What you have to do:
Gather every line from the entries below that includes "SVĚTLA".

Given information:
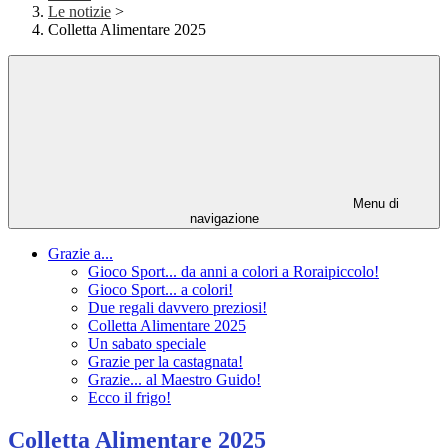
Le notizie
>
Colletta Alimentare 2025
Menu di
navigazione
Grazie a...
Gioco Sport... da anni a colori a Roraipiccolo!
Gioco Sport... a colori!
Due regali davvero preziosi!
Colletta Alimentare 2025
Un sabato speciale
Grazie per la castagnata!
Grazie... al Maestro Guido!
Ecco il frigo!
Colletta Alimentare 2025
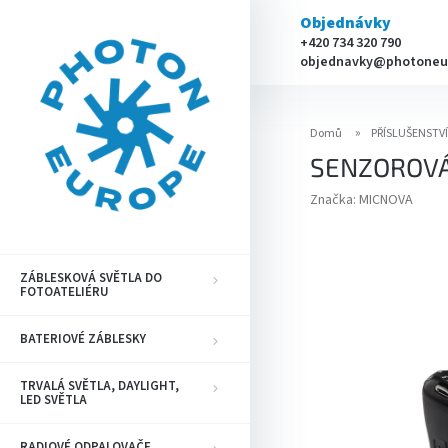
Přejít
Objednávky
na
+420 734 320 790
obsah
objednavky@photoneu
Domů
PŘÍSLUŠENSTV
SENZOROVÁ L
Značka:
MICNOVA
ZÁBLESKOVÁ SVĚTLA DO
FOTOATELIÉRU
BATERIOVÉ ZÁBLESKY
TRVALÁ SVĚTLA, DAYLIGHT,
LED SVĚTLA
RADIOVÉ ODPALOVAČE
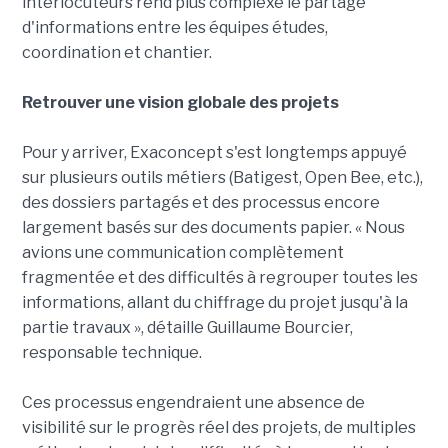
interlocuteurs rend plus complexe le partage
d'informations entre les équipes études,
coordination et chantier.
Retrouver une vision globale des projets
Pour y arriver, Exaconcept s'est longtemps appuyé
sur plusieurs outils métiers (Batigest, Open Bee, etc.),
des dossiers partagés et des processus encore
largement basés sur des documents papier. « Nous
avions une communication complètement
fragmentée et des difficultés à regrouper toutes les
informations, allant du chiffrage du projet jusqu'à la
partie travaux », détaille Guillaume Bourcier,
responsable technique.
Ces processus engendraient une absence de
visibilité sur le progrès réel des projets, de multiples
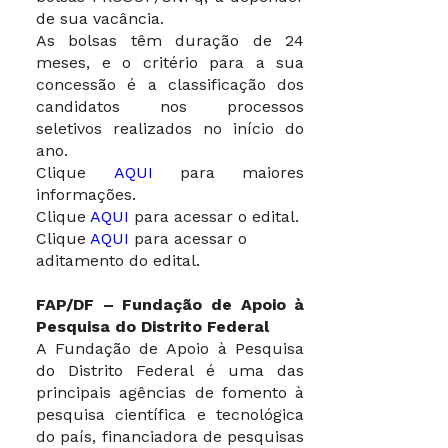
de sua vacância.
As bolsas têm duração de 24
meses, e o critério para a sua
concessão é a classificação dos
candidatos nos processos
seletivos realizados no início do
ano.
Clique
AQUI
para maiores
informações.
Clique
AQUI
para acessar o edital.
Clique
AQUI
para acessar o
aditamento do edital.
FAP/DF – Fundação de Apoio à
Pesquisa do Distrito Federal
A Fundação de Apoio à Pesquisa
do Distrito Federal é uma das
principais agências de fomento à
pesquisa científica e tecnológica
do país, financiadora de pesquisas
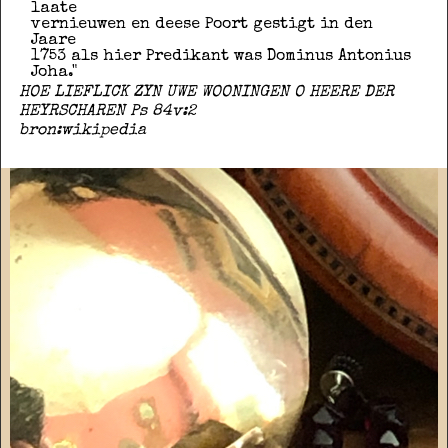
laate
vernieuwen en deese Poort gestigt in den
Jaare
1753 als hier Predikant was Dominus Antonius
Joha."
HOE LIEFLICK ZYN UWE WOONINGEN O HEERE DER
HEYRSCHAREN Ps 84v:2
bron:wikipedia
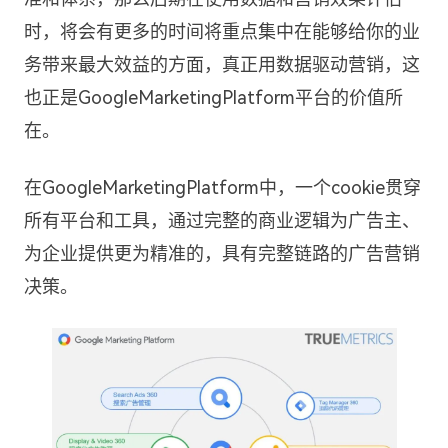
时，将会有更多的时间将重点集中在能够给你的业
务带来最大效益的方面，真正用数据驱动营销，这
也正是GoogleMarketingPlatform平台的价值所
在。
在GoogleMarketingPlatform中，一个cookie贯穿
所有平台和工具，通过完整的商业逻辑为广告主、
为企业提供更为精准的，具有完整链路的广告营销
决策。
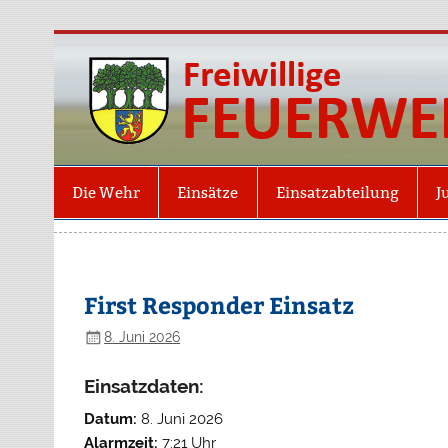
Die Wehr
Einsätze
Einsatzabteilung
J
First Responder Einsatz
8. Juni 2026
Einsatzdaten:
Datum:
8. Juni 2026
Alarmzeit:
7:21 Uhr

Problem solution:
ZÁBLESKOVÁ SVĚTLA DO
TRVALÁ SVĚTLA, DAYLIGHT,
LED SVĚTLA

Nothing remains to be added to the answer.